By Audrina Bigos

CHICAGO (CBS) — In just one week, Chicago public school teachers could be walking the picket line.

The looming strike date: October 17.

CBS 2’s Audrina Bigos has more about why there’s still no deal.

And after listening to both sides today, it doesn’t seem like they’re any closer to making a deal than they were a week ago. Apparently the latest hold up is something we haven’t hear much about publicly: The issue of affordable housing.

In 2012, a teacher’s strike lasted seven school days. In 2016, there was a one day strike.

Now, another strike is looming.

There have been 49 bargaining meetings between negotiators with the Chicago Teacher’s Union and Chicago Public Schools. 144 days of talks with no agreement.

“We need them to come back to the table,” said Chicago Mayor Lori Lightfoot.

On Thursday, Lightfoot said the CTU is holding up contract talks.

“We can’t bargain alone. We have to have them come to the table in a constructive way with a written, comprehensive counter proposal,” she added.

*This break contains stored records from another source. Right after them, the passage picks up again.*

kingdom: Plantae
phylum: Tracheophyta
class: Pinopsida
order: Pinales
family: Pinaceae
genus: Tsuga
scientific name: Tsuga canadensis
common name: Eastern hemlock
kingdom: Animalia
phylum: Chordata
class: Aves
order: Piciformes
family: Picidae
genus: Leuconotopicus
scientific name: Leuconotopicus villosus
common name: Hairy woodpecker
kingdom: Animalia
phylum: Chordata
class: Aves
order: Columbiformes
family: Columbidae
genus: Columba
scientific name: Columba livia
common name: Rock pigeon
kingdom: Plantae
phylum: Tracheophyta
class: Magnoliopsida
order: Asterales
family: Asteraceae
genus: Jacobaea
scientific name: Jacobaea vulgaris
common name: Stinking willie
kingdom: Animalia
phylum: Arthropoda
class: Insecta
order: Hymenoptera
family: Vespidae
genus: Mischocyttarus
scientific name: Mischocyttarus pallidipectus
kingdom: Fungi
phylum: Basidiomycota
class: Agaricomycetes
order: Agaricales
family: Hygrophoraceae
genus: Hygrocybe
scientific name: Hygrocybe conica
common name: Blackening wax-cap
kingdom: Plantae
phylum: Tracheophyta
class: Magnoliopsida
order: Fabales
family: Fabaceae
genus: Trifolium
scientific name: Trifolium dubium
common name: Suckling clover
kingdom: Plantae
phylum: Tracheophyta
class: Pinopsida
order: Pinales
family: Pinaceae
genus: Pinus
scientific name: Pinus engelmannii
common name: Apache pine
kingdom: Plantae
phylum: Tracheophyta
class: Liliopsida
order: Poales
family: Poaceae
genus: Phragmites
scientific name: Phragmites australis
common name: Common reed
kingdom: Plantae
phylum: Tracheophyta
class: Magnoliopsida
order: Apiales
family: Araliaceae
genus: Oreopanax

The union said it’s been clear about its demands.

“A contract for basic services in our schools like a nurse in every school, every day. Social workers, special educators. Case managers,” said CTU president Jesse Sharkey.

CTU wants the additional staffing written into a new contract. CPS said that’s covered with 10 million dollars budgeted for 95 new employees in 2020.

Then there’s the pay issue.

Teachers want a 15% pay raise over three years. The city is offering teachers a 16% raise over five years. Teachers also want smaller class sizes, claiming some have as many as 40 students.

But CPS argued policies are already in place with limits of 28 students per classrooms in elementary school, and 31 in middle and high school.

“We have made some progress on some issues but not in the core set of issues, on compensation, benefits, insurance, staffing,” Lightfoot said.

The CTU is demanding help for nearly 17,000 students who are homeless. The union wants more staff in place to support families in danger of losing their homes. And they want a program that helps teachers buy homes.